In Arizona, neither the charged interest of a debtor-LLC member nor specific assets of the LLC may be sold by a judgment-creditor of a debtor-LLC member.  Instead, the judgment-creditor has only the rights of an assignee of the member's interest.

While there is no Arizona appellate opinion directly on point, the language of the statute is clear.  And, the Arizona Supreme Court opinion in Bohonus v. Amerco, 124 Ariz. 88, 602 P.2d 469 (1979), held that a charging order does not permit the sale of specific partnership property.

The assignment of an interest in an LLC does not dissolve the LLC or entitle the assignee to participate in the management of the business and affairs of the LLC or to become or to exercise the rights of a member, unless the assignee is admitted as a member as provided by the terms of the LLC's operating agreement or, if an operating agreement does not so provide, on the approval or consent of all members.
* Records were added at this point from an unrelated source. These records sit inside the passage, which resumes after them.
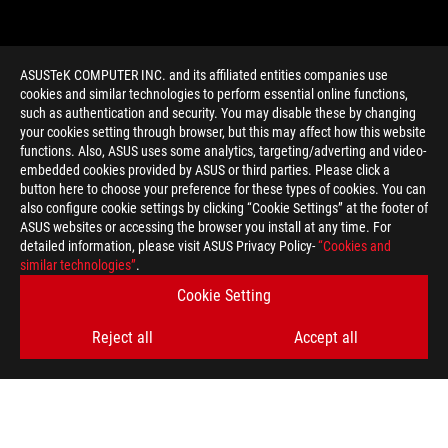
ASUSTeK COMPUTER INC. and its affiliated entities companies use
cookies and similar technologies to perform essential online functions,
such as authentication and security. You may disable these by changing
your cookies setting through browser, but this may affect how this website
functions. Also, ASUS uses some analytics, targeting/adverting and video-
embedded cookies provided by ASUS or third parties. Please click a
>
GAMING GOD OF WAR
button here to choose your preference for these types of cookies. You can
also configure cookie settings by clicking “Cookie Settings” at the footer of
ASUS websites or accessing the browser you install at any time. For
detailed information, please visit ASUS Privacy Policy-
“Cookies and
GET THE LATEST DEALS AND MORE
similar technologies”
.
Cookie Setting
SIGN UP
Reject all
Accept all
ABOUT ROG
HOME
NEWSROOM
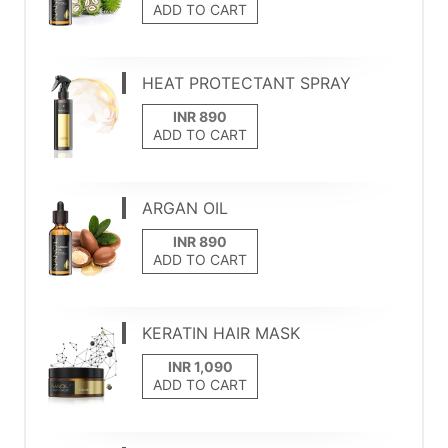
ADD TO CART
HEAT PROTECTANT SPRAY
ADD TO CART
ARGAN OIL
ADD TO CART
KERATIN HAIR MASK
ADD TO CART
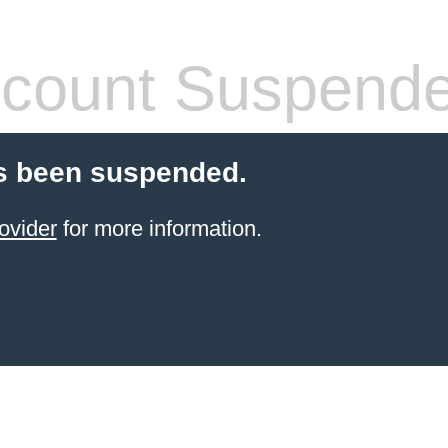
count Suspend
s been suspended.
ovider
for more information.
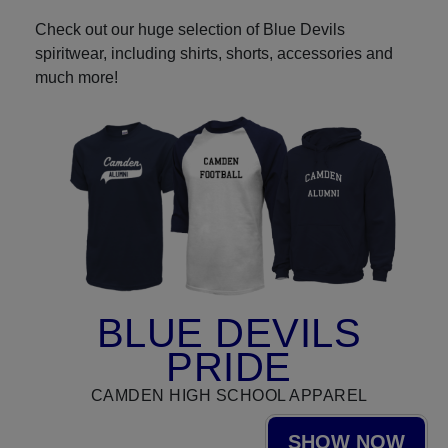
Check out our huge selection of Blue Devils
spiritwear, including shirts, shorts, accessories and
much more!
BLUE DEVILS
PRIDE
CAMDEN HIGH SCHOOL APPAREL
SHOW NOW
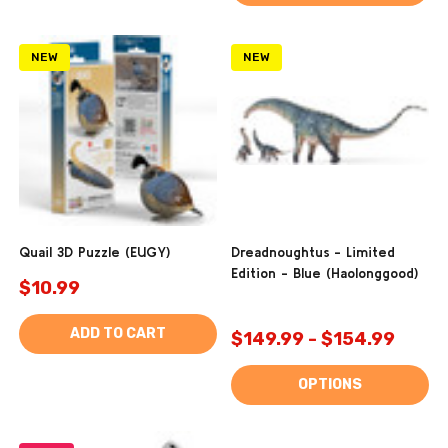
NEW
NEW
Quail 3D Puzzle (EUGY)
Dreadnoughtus - Limited
Edition - Blue (Haolonggood)
$10.99
ADD TO CART
$149.99 - $154.99
OPTIONS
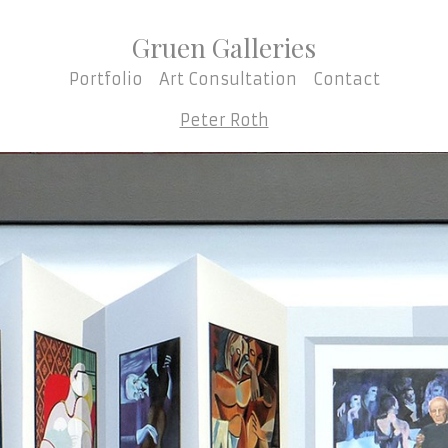
Gruen Galleries
Portfolio
Art Consultation
Contact
Peter Roth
An assignee that has not become a member is only entitled to receive, to the extent assigned, the share of distributions, including distributions representing the return of contributions, and the allocation of profits and losses, to which the assignor would otherwise be entitled with respect to the assigned interest.

The Arizona statute that provides for charging orders on LLC membership interests is Arizona Revised Statutes, Section 29-655, which states:

29-655. Rights of judgment creditors of a member

A. On application to a court of competent jurisdiction by any judgment creditor of a member, the court may charge the member's interest in the limited liability company with payment of the unsatisfied amount of the judgment plus interest. To the extent so charged, the judgment creditor has only the rights of an assignee of the member's interest.
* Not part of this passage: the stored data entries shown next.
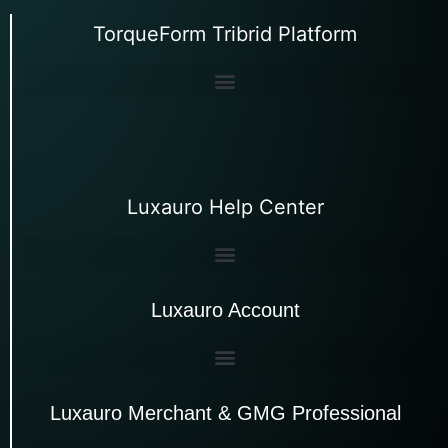
TorqueForm Tribrid Platform
Luxauro Help Center
Luxauro Account
Luxauro Merchant & GMG Professional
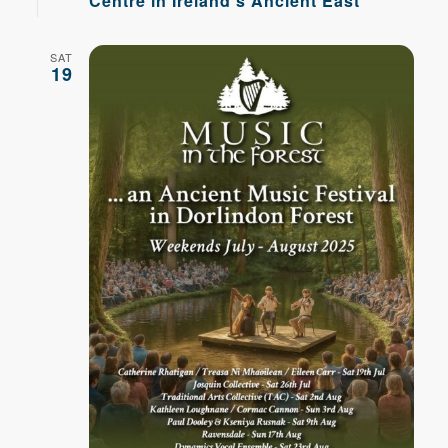
Centre in Ireland’s Ancient East
SAT
19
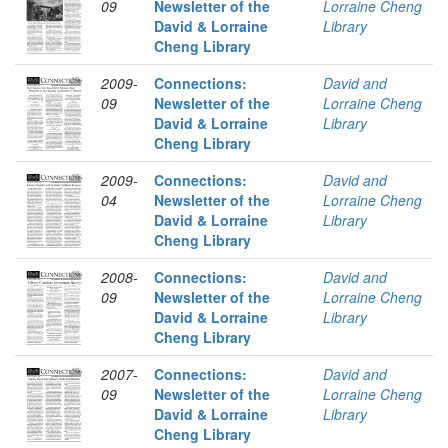
09
Newsletter of the
Lorraine Cheng
David & Lorraine
Library
Cheng Library
2009-
Connections:
David and
09
Newsletter of the
Lorraine Cheng
David & Lorraine
Library
Cheng Library
2009-
Connections:
David and
04
Newsletter of the
Lorraine Cheng
David & Lorraine
Library
Cheng Library
2008-
Connections:
David and
09
Newsletter of the
Lorraine Cheng
David & Lorraine
Library
Cheng Library
2007-
Connections:
David and
09
Newsletter of the
Lorraine Cheng
David & Lorraine
Library
Cheng Library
B. This chapter does not deprive any member of the benefit of any exemption laws applicable to his interest in the limited liability company.

C. This section provides the exclusive remedy by which a judgment creditor of a member may satisfy a judgment out of the judgment debtor's interest in the limited liability company.
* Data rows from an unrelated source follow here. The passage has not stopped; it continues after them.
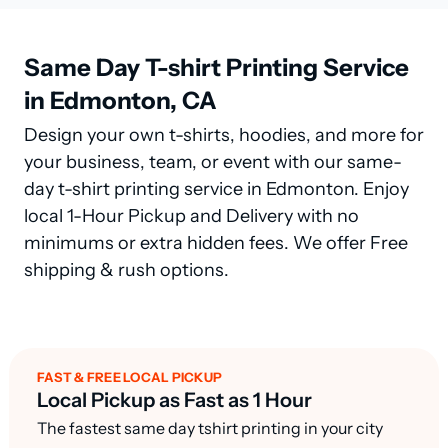
Same Day T-shirt Printing Service
in Edmonton, CA
Design your own t-shirts, hoodies, and more for
your business, team, or event with our same-
day t-shirt printing service in Edmonton. Enjoy
local 1-Hour Pickup and Delivery with no
minimums or extra hidden fees. We offer Free
shipping & rush options.
FAST & FREE LOCAL PICKUP
Local Pickup as Fast as 1 Hour
The fastest same day tshirt printing in your city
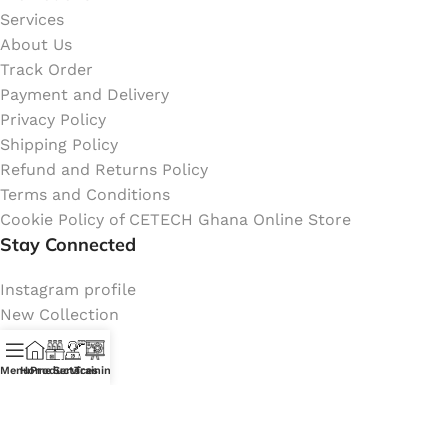
Services
About Us
Track Order
Payment and Delivery
Privacy Policy
Shipping Policy
Refund and Returns Policy
Terms and Conditions
Cookie Policy of CETECH Ghana Online Store
Stay Connected
Instagram profile
New Collection
Shop
Contact Us
Menu
Home
Products
Services
Training
Latest News
My Orders Account
Join Affiliate Program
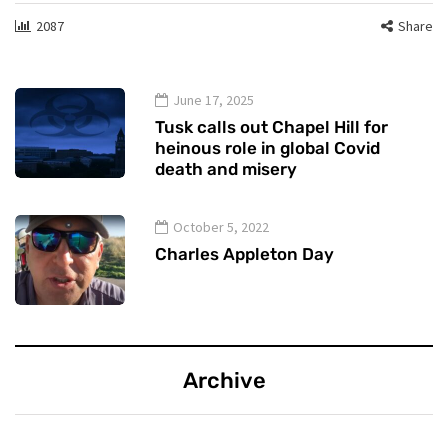
2087
Share
June 17, 2025
Tusk calls out Chapel Hill for
heinous role in global Covid
death and misery
October 5, 2022
Charles Appleton Day
Archive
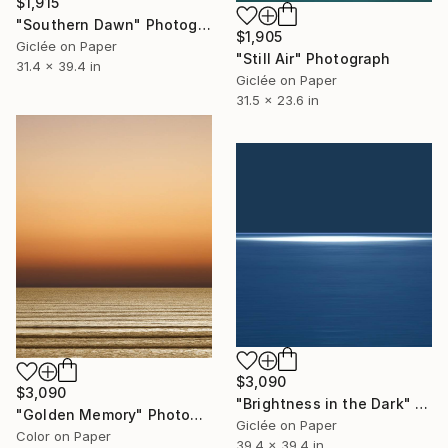
$1,915
"Southern Dawn" Photograph
$1,905
Giclée on Paper
"Still Air" Photograph
31.4 x 39.4 in
Giclée on Paper
31.5 x 23.6 in
$3,090
$3,090
"Brightness in the Dark" Photograph
"Golden Memory" Photograph
Giclée on Paper
Color on Paper
39.4 x 39.4 in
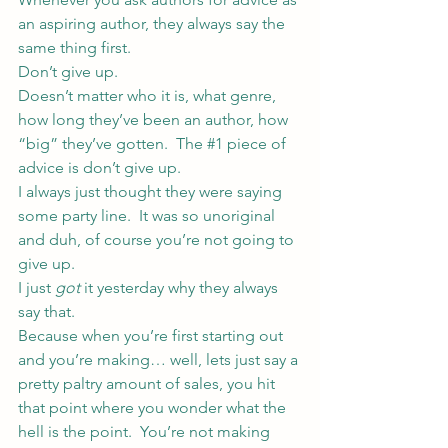
an aspiring author, they always say the 
same thing first.
Don’t give up.
Doesn’t matter who it is, what genre, 
how long they’ve been an author, how 
“big” they’ve gotten.  The 
#1
 piece of 
advice is don’t give up.
I always just thought they were saying 
some party line.  It was so unoriginal 
and duh, of course you’re not going to 
give up.
I just 
got
 it yesterday why they always 
say that.
Because when you’re first starting out 
and you’re making… well, lets just say a 
pretty paltry amount of sales, you hit 
that point where you wonder what the 
hell is the point.  You’re not making 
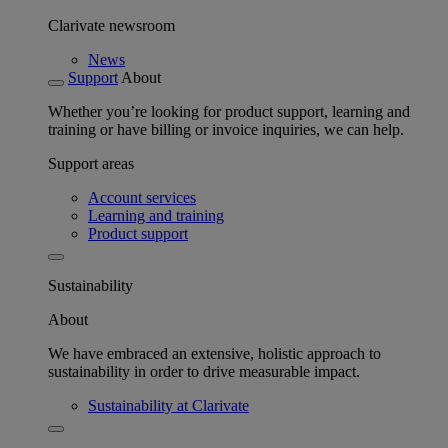
Clarivate newsroom
News
Support
About
Whether you’re looking for product support, learning and
training or have billing or invoice inquiries, we can help.
Support areas
Account services
Learning and training
Product support
Sustainability
About
We have embraced an extensive, holistic approach to
sustainability in order to drive measurable impact.
Sustainability at Clarivate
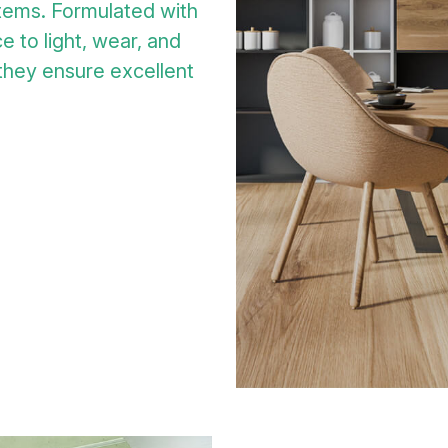
tems. Formulated with
e to light, wear, and
 they ensure excellent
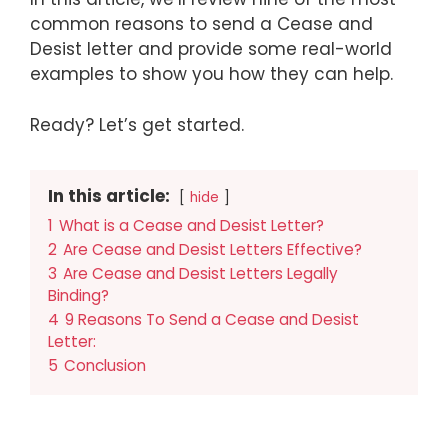
common reasons to send a Cease and
Desist letter and provide some real-world
examples to show you how they can help.
Ready? Let’s get started.
In this article:
hide
1
What is a Cease and Desist Letter?
2
Are Cease and Desist Letters Effective?
3
Are Cease and Desist Letters Legally
Binding?
4
9 Reasons To Send a Cease and Desist
Letter:
5
Conclusion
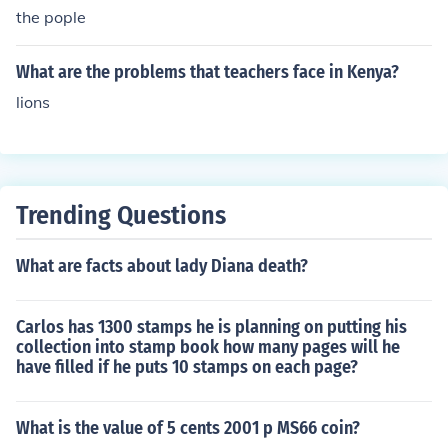
the pople
What are the problems that teachers face in Kenya?
lions
Trending Questions
What are facts about lady Diana death?
Carlos has 1300 stamps he is planning on putting his
collection into stamp book how many pages will he
have filled if he puts 10 stamps on each page?
What is the value of 5 cents 2001 p MS66 coin?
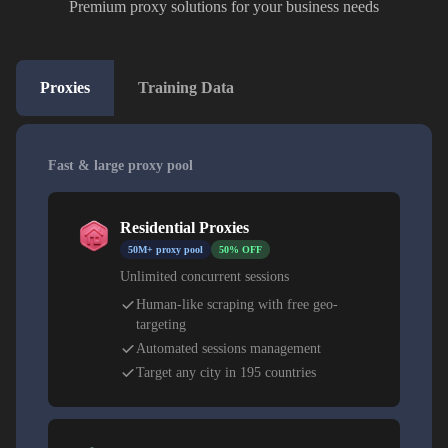
Premium proxy solutions for your business needs
Proxies
Training Data
Fast & large proxy pool
Residential Proxies
50M+ proxy pool
50% OFF
Unlimited concurrent sessions
Human-like scraping with free geo-
targeting
Automated sessions management
Target any city in 195 countries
The Arizona statute that declares the rights of assignees of members of an LLC is Arizona Revised Statutes, Section 29-732, which states:

29-732. Interest in limited liability company; transferability of interest; rights of assignees

A. An interest in a limited liability company is personal property and, except as provided in an operating agreement or article 11 of this chapter, may be assigned in whole or in part. The assignment of an interest in a limited liability company does not dissolve the limited liability company or entitle the assignee to participate in the management of the business and affairs of the limited liability company or to become or to exercise the rights of a member, unless the assignee is admitted as a member as provided in section 29-731. An assignee that has not become a member is only entitled to receive, to the extent assigned, the share of distributions, including distributions representing the return of contributions, and the allocation of profits and losses, to which the assignor would otherwise be entitled with respect to the assigned interest.

B. An assignee who has become a member has the rights and powers to the extent assigned and is subject to the restrictions and liabilities of a member under the articles of organization, an operating agreement and this chapter. An assignee who becomes a member is also liable for any obligations of his assignor to make capital contributions.

C. Unless otherwise provided in an operating agreement, a member who has assigned all or part of his interest in a limited liability company is not released from his liability to the limited liability company under this chapter without the written consent of all members whether or not the assignee becomes a member. A member who has assigned all of his interest in a limited liability company remains a member until the admission of the assignee as a member unless otherwise provided in an operating agreement.